__Work request__
Present the data lines as a numbered list, leaving out blank lines. Begin at the line that has "WATER & WASTEWATER" and stop after the line that has "Monitoring the assets".

Records drawn from a dataset:
################
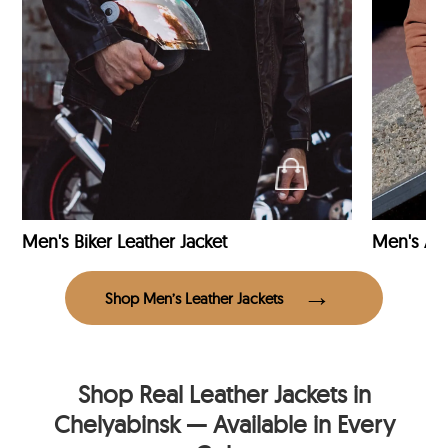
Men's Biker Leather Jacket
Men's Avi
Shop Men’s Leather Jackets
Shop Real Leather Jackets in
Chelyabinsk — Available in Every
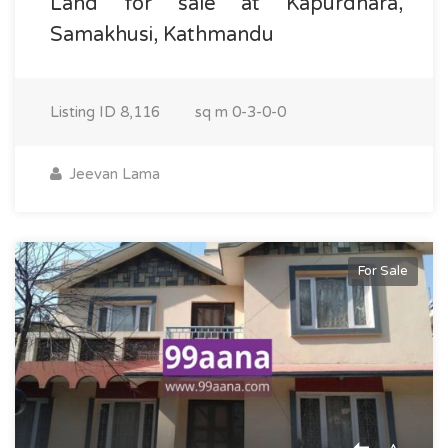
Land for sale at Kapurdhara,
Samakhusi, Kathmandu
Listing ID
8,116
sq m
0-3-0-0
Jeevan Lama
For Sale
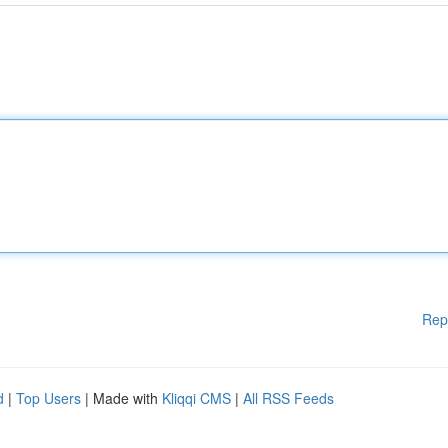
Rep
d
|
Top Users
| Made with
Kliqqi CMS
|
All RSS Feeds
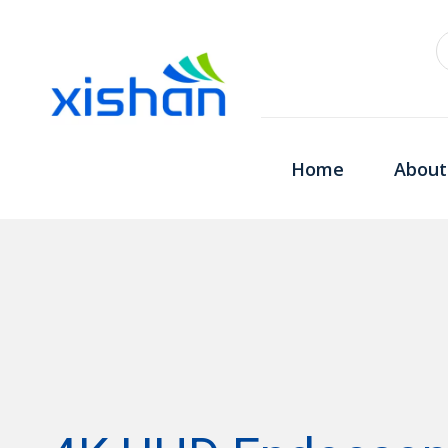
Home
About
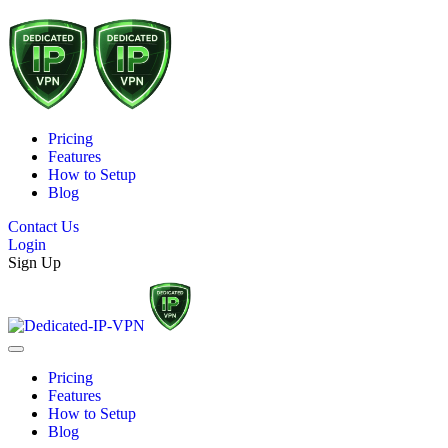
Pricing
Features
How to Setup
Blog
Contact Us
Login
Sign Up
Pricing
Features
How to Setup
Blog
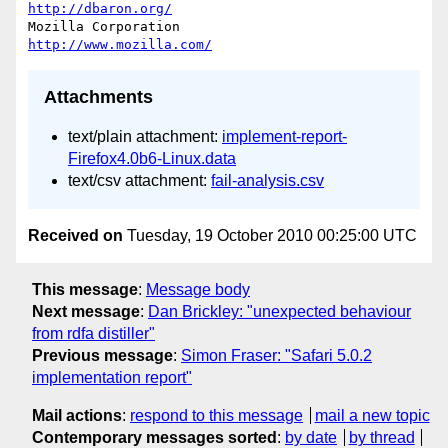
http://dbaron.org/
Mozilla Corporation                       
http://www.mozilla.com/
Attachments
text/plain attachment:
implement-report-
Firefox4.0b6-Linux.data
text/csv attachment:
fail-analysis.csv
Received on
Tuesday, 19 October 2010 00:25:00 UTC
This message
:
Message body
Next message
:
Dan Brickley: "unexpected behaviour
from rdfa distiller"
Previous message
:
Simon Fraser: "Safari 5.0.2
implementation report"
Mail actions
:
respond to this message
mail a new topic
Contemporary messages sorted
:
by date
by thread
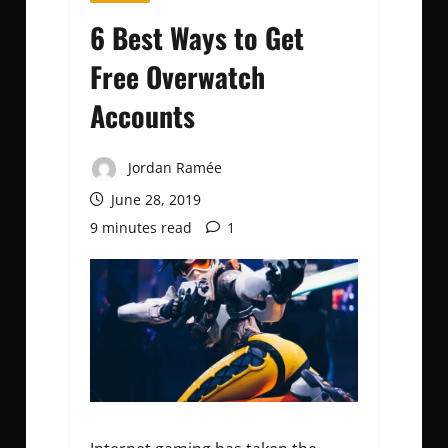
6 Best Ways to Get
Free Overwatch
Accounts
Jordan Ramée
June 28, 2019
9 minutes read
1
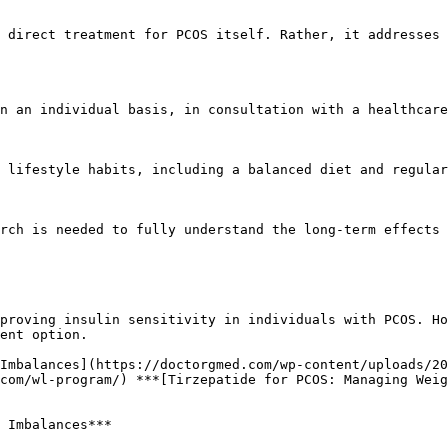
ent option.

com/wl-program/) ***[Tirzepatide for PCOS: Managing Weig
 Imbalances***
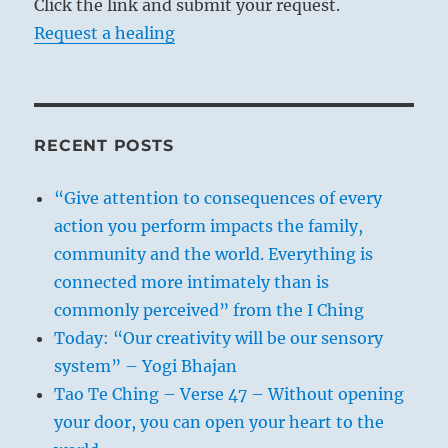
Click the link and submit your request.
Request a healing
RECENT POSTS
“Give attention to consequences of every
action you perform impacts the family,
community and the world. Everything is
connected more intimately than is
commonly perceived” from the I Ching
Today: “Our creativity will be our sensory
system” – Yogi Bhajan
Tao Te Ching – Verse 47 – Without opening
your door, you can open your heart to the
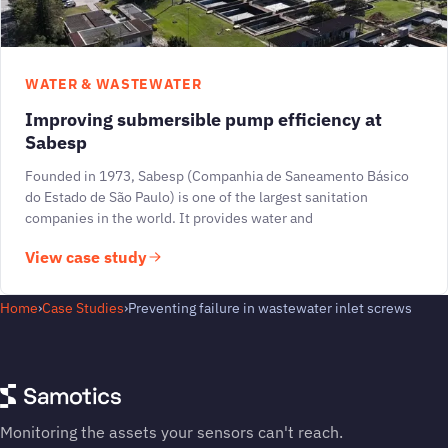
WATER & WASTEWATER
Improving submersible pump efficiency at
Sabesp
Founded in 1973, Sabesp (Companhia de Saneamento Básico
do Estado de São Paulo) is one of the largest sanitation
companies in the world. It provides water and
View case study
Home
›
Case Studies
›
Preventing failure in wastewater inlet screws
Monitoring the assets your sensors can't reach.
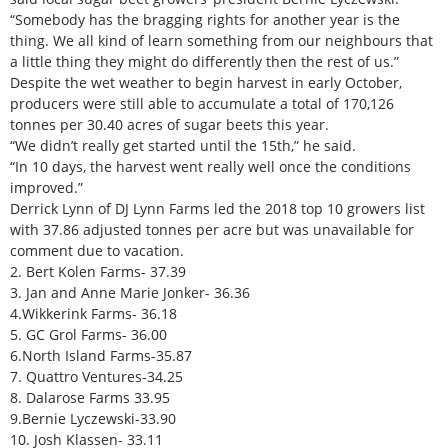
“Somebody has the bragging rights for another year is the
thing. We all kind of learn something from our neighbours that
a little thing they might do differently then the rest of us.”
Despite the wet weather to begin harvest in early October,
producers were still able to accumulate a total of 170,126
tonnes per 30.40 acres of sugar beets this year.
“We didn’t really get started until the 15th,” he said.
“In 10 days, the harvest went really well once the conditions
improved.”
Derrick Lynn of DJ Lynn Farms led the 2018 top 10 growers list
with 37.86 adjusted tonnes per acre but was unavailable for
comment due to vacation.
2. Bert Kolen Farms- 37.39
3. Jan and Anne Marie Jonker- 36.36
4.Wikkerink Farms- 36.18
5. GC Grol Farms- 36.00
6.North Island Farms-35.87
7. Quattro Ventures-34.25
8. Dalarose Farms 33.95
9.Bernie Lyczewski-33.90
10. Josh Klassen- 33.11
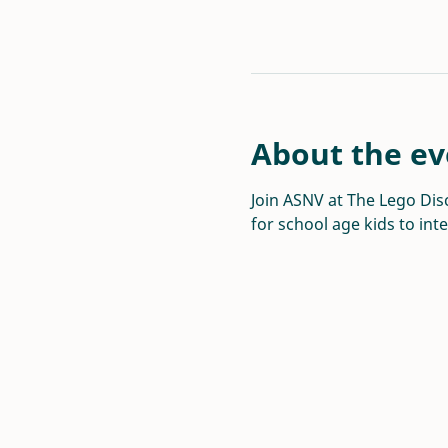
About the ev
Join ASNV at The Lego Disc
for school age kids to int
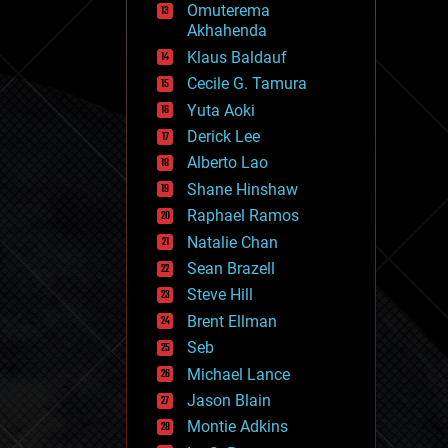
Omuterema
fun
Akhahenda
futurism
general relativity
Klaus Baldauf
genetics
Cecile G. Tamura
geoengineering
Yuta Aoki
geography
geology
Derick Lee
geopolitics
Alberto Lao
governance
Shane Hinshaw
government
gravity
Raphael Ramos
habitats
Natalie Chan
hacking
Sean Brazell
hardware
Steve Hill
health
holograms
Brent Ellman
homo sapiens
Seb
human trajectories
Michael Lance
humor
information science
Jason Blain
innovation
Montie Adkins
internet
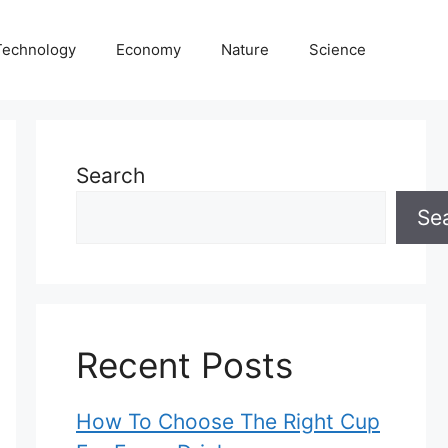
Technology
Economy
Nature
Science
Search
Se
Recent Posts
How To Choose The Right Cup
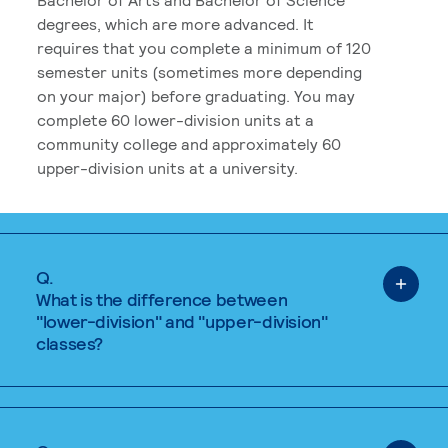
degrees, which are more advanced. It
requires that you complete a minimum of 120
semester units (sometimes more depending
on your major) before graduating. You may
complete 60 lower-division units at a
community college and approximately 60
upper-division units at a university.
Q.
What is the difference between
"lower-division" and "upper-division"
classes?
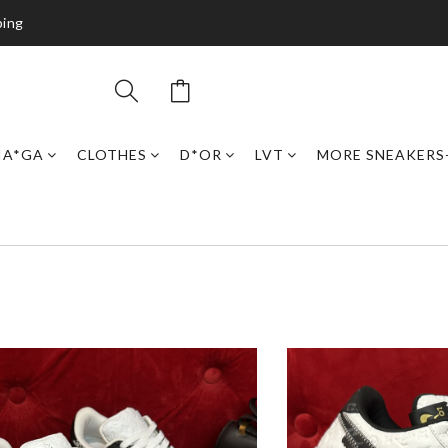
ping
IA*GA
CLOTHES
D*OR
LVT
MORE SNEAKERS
################
__Your response__
1. WATER & WASTEWATER
2. Improving submersible pump efficiency at
3. Sabesp
4. Founded in 1973, Sabesp (Companhia de Saneamento Básico
5. do Estado de São Paulo) is one of the largest sanitation
6. companies in the world. It provides water and
7. View case study
8. Home
9. ›
10. Case Studies
11. ›
12. Preventing failure in wastewater inlet screws
13. Monitoring the assets your sensors can't reach.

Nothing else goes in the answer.